A flavorful celebration of tender skirt steak topped with zesty chimichurri sauce, fresh vegetables, and fluffy rice that brings families together.
Prep Time 10 minutes
Cook Time 20 minutes
Total Time 30 minutes
Servings: 4 servings
Course: Dinner, Main Course
Cuisine: Argentinean
Calories: 650

Ingredients
  

For the Bowls
  • 1 pound skirt steak Look for high-quality, well-marbled meat for the best flavor.
  • 2 cups cooked long grain white rice You can use jasmine for a fragrant twist.
  • 1 tablespoon olive oil A light olive oil works well for grilling.
  • 1 teaspoon kosher salt Essential for seasoning the steak.
  • 1/2 teaspoon black pepper Freshly ground is ideal.
For the Chimichurri Sauce
  • 1 cup fresh parsley leaves Italian parsley is preferred for its robust flavor.
  • 1/2 cup fresh cilantro leaves Adds brightness; feel free to adjust to taste.
  • 2 tablespoons fresh oregano leaves Fresh herbs elevate the dish.
  • 3 cloves garlic, minced Garlic lovers rejoice!
  • 1/2 teaspoon red pepper flakes Adjust according to your spice preference.
  • 2 tablespoons red wine vinegar For acidity and depth.
  • 1/2 cup extra-virgin olive oil The best quality for rich flavor.
For Topping
  • 1 cup cherry tomatoes, halved Adds a juicy freshness.
  • 1 small red onion, thinly sliced For that lovely crunch and color.
  • 1 avocado, sliced Creamy goodness—how can you resist?
  • 1 lime, cut into wedges A squeeze of lime brightens everything!

Method
 

Preparation
  1. Cook the rice according to package instructions, then keep warm.
  2. In a bowl, combine parsley, cilantro, oregano, garlic, red pepper flakes, red wine vinegar, olive oil, salt, and pepper; stir well and set aside for the flavors to meld, about 10 minutes.
  3. Pat the skirt steak dry and rub it with 1 tablespoon olive oil, kosher salt, and black pepper.

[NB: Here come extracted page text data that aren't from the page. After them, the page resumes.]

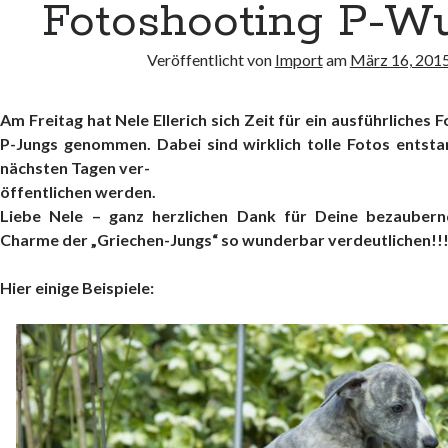
Fotoshooting P-Wur
Veröffentlicht von
Import
am
März 16, 201
Am Freitag hat Nele Ellerich sich Zeit für ein ausführliches
P-Jungs genommen. Dabei sind wirklich tolle Fotos entsta
nächsten Tagen ver-
öffentlichen werden.
Liebe Nele – ganz herzlichen Dank für Deine bezaubern
Charme der „Griechen-Jungs“ so wunderbar verdeutlichen!!!
Hier einige Beispiele: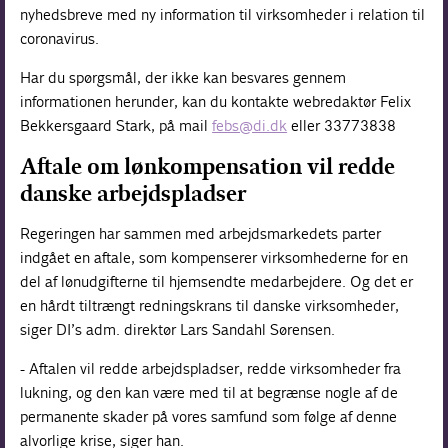
nyhedsbreve med ny information til virksomheder i relation til
coronavirus.
Har du spørgsmål, der ikke kan besvares gennem
informationen herunder, kan du kontakte webredaktør Felix
Bekkersgaard Stark, på mail
febs@di.dk
eller 33773838
Aftale om lønkompensation vil redde
danske arbejdspladser
Regeringen har sammen med arbejdsmarkedets parter
indgået en aftale, som kompenserer virksomhederne for en
del af lønudgifterne til hjemsendte medarbejdere. Og det er
en hårdt tiltrængt redningskrans til danske virksomheder,
siger DI’s adm. direktør Lars Sandahl Sørensen.
- Aftalen vil redde arbejdspladser, redde virksomheder fra
lukning, og den kan være med til at begrænse nogle af de
permanente skader på vores samfund som følge af denne
alvorlige krise, siger han.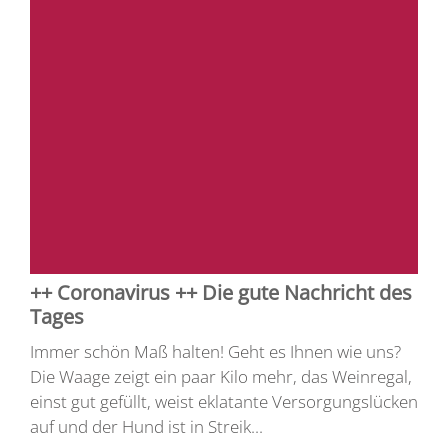
++ Coronavirus ++ Die gute Nachricht des
Tages
Immer schön Maß halten! Geht es Ihnen wie uns?
Die Waage zeigt ein paar Kilo mehr, das Weinregal,
einst gut gefüllt, weist eklatante Versorgungslücken
auf und der Hund ist in Streik...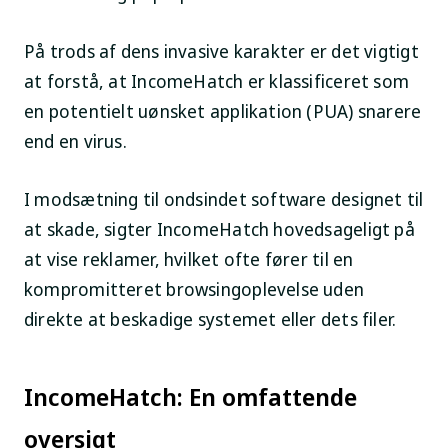
På trods af dens invasive karakter er det vigtigt
at forstå, at IncomeHatch er klassificeret som
en potentielt uønsket applikation (PUA) snarere
end en virus.
I modsætning til ondsindet software designet til
at skade, sigter IncomeHatch hovedsageligt på
at vise reklamer, hvilket ofte fører til en
kompromitteret browsingoplevelse uden
direkte at beskadige systemet eller dets filer.
IncomeHatch: En omfattende
oversigt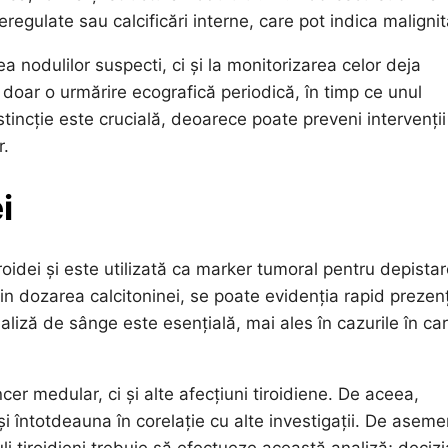
regulate sau calcificări interne, care pot indica malignit
a nodulilor suspecti, ci și la monitorizarea celor deja
oar o urmărire ecografică periodică, în timp ce unul
tincție este crucială, deoarece poate preveni intervenții
r.
i
roidei și este utilizată ca marker tumoral pentru depista
rin dozarea calcitoninei, se poate evidenția rapid prezen
liză de sânge este esențială, mai ales în cazurile în ca
er medular, ci și alte afecțiuni tiroidiene. De aceea,
 și întotdeauna în corelație cu alte investigații. De asem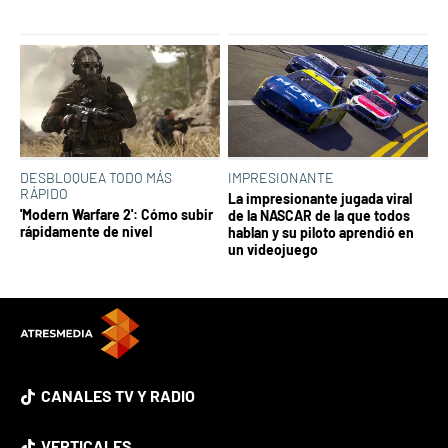
DESBLOQUEA TODO MÁS
IMPRESIONANTE
RÁPIDO
La impresionante jugada viral
'Modern Warfare 2': Cómo subir
de la NASCAR de la que todos
rápidamente de nivel
hablan y su piloto aprendió en
un videojuego
CANALES TV Y RADIO
VERTICALES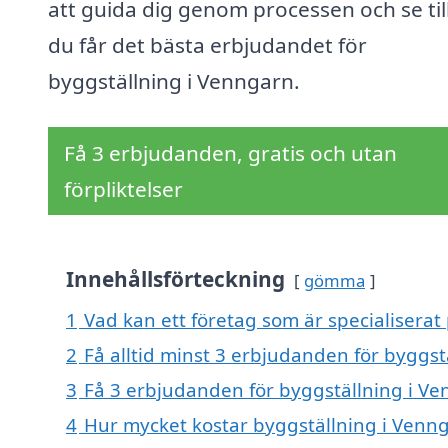
att guida dig genom processen och se till
du får det bästa erbjudandet för
byggställning i Venngarn.
Få 3 erbjudanden, gratis och utan
förpliktelser
Innehållsförteckning
gömma
1
Vad kan ett företag som är specialiserat
2
Få alltid minst 3 erbjudanden för byggs
3
Få 3 erbjudanden för byggställning i Ve
4
Hur mycket kostar byggställning i Venn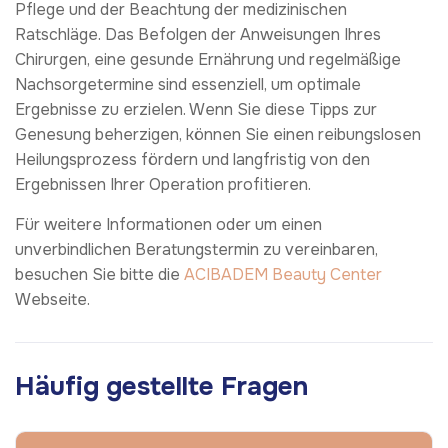
Pflege und der Beachtung der medizinischen
Ratschläge. Das Befolgen der Anweisungen Ihres
Chirurgen, eine gesunde Ernährung und regelmäßige
Nachsorgetermine sind essenziell, um optimale
Ergebnisse zu erzielen. Wenn Sie diese Tipps zur
Genesung beherzigen, können Sie einen reibungslosen
Heilungsprozess fördern und langfristig von den
Ergebnissen Ihrer Operation profitieren.
Für weitere Informationen oder um einen
unverbindlichen Beratungstermin zu vereinbaren,
besuchen Sie bitte die
ACIBADEM Beauty Center
Webseite.
Häufig gestellte Fragen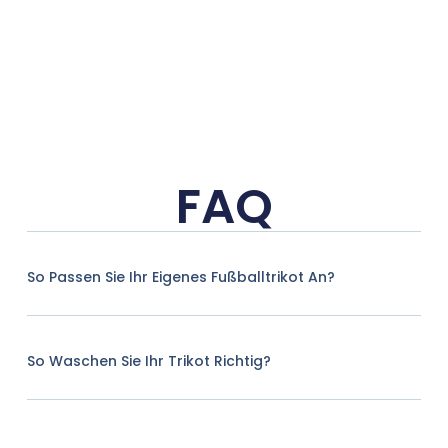
FAQ
So Passen Sie Ihr Eigenes Fußballtrikot An?
So Waschen Sie Ihr Trikot Richtig?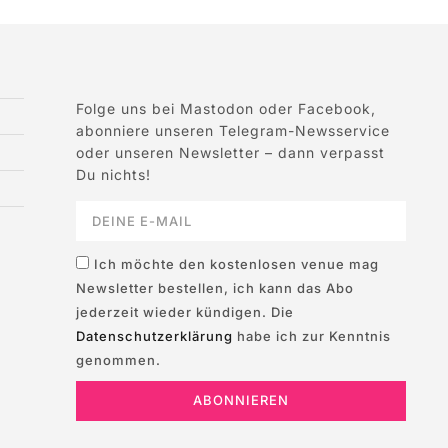
Folge uns bei Mastodon oder Facebook,
abonniere unseren Telegram-Newsservice
oder unseren Newsletter – dann verpasst
Du nichts!
Ich möchte den kostenlosen venue mag
Newsletter bestellen, ich kann das Abo
jederzeit wieder kündigen. Die
Datenschutzerklärung
habe ich zur Kenntnis
genommen.
ABONNIEREN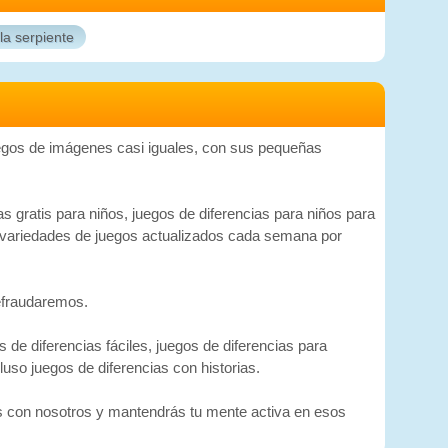
la serpiente
juegos de imágenes casi iguales, con sus pequeñas
as gratis para niños, juegos de diferencias para niños para
más variedades de juegos actualizados cada semana por
defraudaremos.
 de diferencias fáciles, juegos de diferencias para
luso juegos de diferencias con historias.
ás con nosotros y mantendrás tu mente activa en esos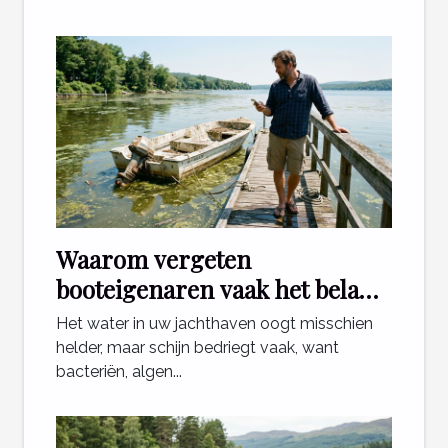
Waarom vergeten
booteigenaren vaak het belang
van waterkwaliteit?
Het water in uw jachthaven oogt misschien
helder, maar schijn bedriegt vaak, want
bacteriën, algen...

Let it marinate for about 10 minutes.
Cooking
  1. Preheat a grill or heavy skillet over high heat until very hot, about 5 minutes.
  2. Cook the skirt steak for 3 to 4 minutes per side for medium-rare; adjust time as needed based on steak thickness.
  3. Transfer the cooked steak to a cutting board and let it rest for 5 minutes.
Assembly
  1. Slice the rested steak thinly against the grain.
  2. Divide the cooked rice among serving bowls, top with steak slices, and spoon chimichurri sauce generously over the steak.
  3. Arrange halved cherry tomatoes, onion slices, and avocado alongside for a vibrant presentation.
  4. Serve with lime wedges on the side for a zesty finish.

Notes

For a more infused flavor, marinate the skirt steak in chimichurri sauce for up to an hour before grilling! Quality ingredients make all the difference.